In a recent Boston College Law Review article, Employer Liability for Non-Employee Discrimination, Professor Dallan Flake (Ohio Northern) addresses a subject that has generally perplexed me as well as many employees and employers—how courts can develop a cohesive framework under Title VII to address employer liability for employment discrimination actions due to the behavior of company outsiders. In particular, I have always wondered about the usual trope that customer preference cannot be a defense in discrimination claims while recognizing that there is nothing more important to employers than the preferences of their customers. This article catalogues a host of very interesting cases describing the acts of customers and other non-employee harassers or their biased preferences that raised liability concerns for employers in discrimination claims brought by their employees. Flake’s thought-provoking discussion of these cases offers a noteworthy guide for employers developing policies with respect to discriminatory influences from outsiders.

The article argues that increasing employer involvement in the service industry has led to a number of integrated business models, including outsourcing, that pose new legal challenges when considering non-employee actions. To a large extent, the article illustrates initially how the workplace has evolved from a binary employer-employee relationship by triangulating into an employer-employee-customer relationship. As a result, employees are more likely to interact with non-employee customers or clients, vendors, suppliers, temporary employees, and independent contractors all potentially located at the same worksite. Although the analysis discussed could apply to any of these influential non-employee relationships arising within many of the newer business structures, most of the article emphasizes the challenging dynamics posed by discriminatory actions of customers.

Under Flake’s thesis, the law should not use the same standard for discrimination by non-employees as it does for discrimination by fellow employees because an employer can more easily control its own employees’ harassing behavior. Flake offers a unitary standard of reasonableness for all employment discrimination claims involving acts by non-employees that would establish employer liability under a two-pronged approach: “(1) whether [the employer] knew or should have reasonably known about the non-employee discrimination and (2) whether it acted reasonably in response to the discrimination.” (P. 1173.)

In an intriguing classification of the ways in which non-employee discrimination against employees occurs, the article divides these claims into four categories:

(1) “conscious and direct (such as when a customer sexually harassed a waitress)”;
(2) also conscious but “indirect (such as when airlines hired only female flight attendants based on customer preference)”;
(3) “unconscious… directly, such as when restaurant diners unintentionally tip black servers less than white servers”; and
(4) also unconscious but “indirectly, such as when customers give implicitly biased feedback to employers that is then used to make employment decisions.” (P. 1174.)

The article also highlights how different analytical constructs may apply to these categories of claims. For harassment, an employer can be liable if it has actual or constructive knowledge of the non-employee’s behavior unless the employer shows that it promptly and reasonably acted to end the harassment. For an employer to prevail when subjected to a claim of customer-based preference as indirect discrimination, it must show that its actions were justified by a bona fide occupational qualification (BFOQ) necessary to the essence of the business. For unconscious discrimination, either directly from customers’ unintended actions or indirectly based upon customers’ hidden biases as submitted or inferred, an employer would need to establish that its actions were job-related and consistent with business necessity. Flake believes that these different approaches to dealing with non-employee discrimination have created confusion and fragmentation warranting a unitary standard requiring knowledge and reasonableness in responding as components related to establishing employer liability.

Task to carry out
Decide whether each statement below agrees with the passage on employer liability for non-employee discrimination, answering yes or no and quoting the words of the passage that settle it. (a) Flake proposes a standard of employer liability with two prongs. (b) Flake holds that discrimination by non-employees should be judged by the same standard as discrimination by fellow employees. (c) Most of the article concentrates on discriminatory actions by vendors and suppliers.

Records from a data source

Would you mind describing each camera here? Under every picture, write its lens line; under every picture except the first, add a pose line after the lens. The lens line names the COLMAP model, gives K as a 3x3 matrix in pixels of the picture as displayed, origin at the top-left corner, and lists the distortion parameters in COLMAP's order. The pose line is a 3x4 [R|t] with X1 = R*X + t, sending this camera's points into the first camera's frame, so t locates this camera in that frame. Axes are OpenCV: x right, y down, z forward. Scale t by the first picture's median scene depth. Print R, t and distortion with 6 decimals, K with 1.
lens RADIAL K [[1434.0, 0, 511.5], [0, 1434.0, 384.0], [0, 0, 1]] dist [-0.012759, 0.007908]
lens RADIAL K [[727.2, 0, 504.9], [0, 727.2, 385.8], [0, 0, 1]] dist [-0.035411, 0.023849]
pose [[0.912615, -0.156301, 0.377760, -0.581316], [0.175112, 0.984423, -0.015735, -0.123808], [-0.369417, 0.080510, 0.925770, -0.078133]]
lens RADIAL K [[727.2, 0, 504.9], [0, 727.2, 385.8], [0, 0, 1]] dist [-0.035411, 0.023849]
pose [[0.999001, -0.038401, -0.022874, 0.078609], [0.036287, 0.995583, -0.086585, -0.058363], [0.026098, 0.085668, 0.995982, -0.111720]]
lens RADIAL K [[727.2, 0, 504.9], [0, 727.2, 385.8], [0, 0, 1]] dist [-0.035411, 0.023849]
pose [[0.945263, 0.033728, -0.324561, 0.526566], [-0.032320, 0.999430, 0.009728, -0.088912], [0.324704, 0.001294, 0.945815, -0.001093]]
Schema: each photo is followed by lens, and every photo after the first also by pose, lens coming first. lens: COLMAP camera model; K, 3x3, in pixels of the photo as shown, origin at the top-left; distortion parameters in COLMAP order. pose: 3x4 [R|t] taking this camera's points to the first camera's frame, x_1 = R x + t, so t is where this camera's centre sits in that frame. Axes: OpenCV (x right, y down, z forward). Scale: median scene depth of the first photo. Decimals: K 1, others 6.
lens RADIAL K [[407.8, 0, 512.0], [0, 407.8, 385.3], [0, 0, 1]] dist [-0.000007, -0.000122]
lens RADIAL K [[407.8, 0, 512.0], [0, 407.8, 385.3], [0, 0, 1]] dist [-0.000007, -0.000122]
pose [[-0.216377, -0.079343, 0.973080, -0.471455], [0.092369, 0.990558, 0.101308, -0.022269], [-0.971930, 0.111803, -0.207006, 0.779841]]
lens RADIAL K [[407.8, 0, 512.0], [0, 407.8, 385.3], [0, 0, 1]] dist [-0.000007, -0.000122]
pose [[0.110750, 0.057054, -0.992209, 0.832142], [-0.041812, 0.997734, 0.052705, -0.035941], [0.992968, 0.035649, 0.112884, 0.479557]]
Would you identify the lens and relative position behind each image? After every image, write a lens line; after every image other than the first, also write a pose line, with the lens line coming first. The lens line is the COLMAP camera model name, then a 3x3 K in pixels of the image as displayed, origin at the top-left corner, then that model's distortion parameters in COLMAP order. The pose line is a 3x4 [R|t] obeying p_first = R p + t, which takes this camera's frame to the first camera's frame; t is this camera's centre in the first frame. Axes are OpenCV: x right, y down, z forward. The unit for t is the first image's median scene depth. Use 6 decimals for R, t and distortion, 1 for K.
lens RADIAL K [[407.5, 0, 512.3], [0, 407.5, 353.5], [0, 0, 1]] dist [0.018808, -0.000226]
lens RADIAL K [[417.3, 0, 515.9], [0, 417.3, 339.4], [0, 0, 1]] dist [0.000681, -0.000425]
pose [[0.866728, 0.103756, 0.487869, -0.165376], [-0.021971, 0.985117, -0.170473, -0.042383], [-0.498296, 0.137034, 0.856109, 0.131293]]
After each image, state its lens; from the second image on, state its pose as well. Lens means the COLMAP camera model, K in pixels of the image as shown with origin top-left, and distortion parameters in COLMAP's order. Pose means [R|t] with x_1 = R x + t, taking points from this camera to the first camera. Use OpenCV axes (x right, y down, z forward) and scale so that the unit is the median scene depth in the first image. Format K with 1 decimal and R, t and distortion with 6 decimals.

Task solution
(a) Yes: "would establish employer liability under a two-pronged approach"
(b) No: "the law should not use the same standard for discrimination by non-employees as it does for discrimination by fellow employees"
(c) No: "most of the article emphasizes the challenging dynamics posed by discriminatory actions of customers"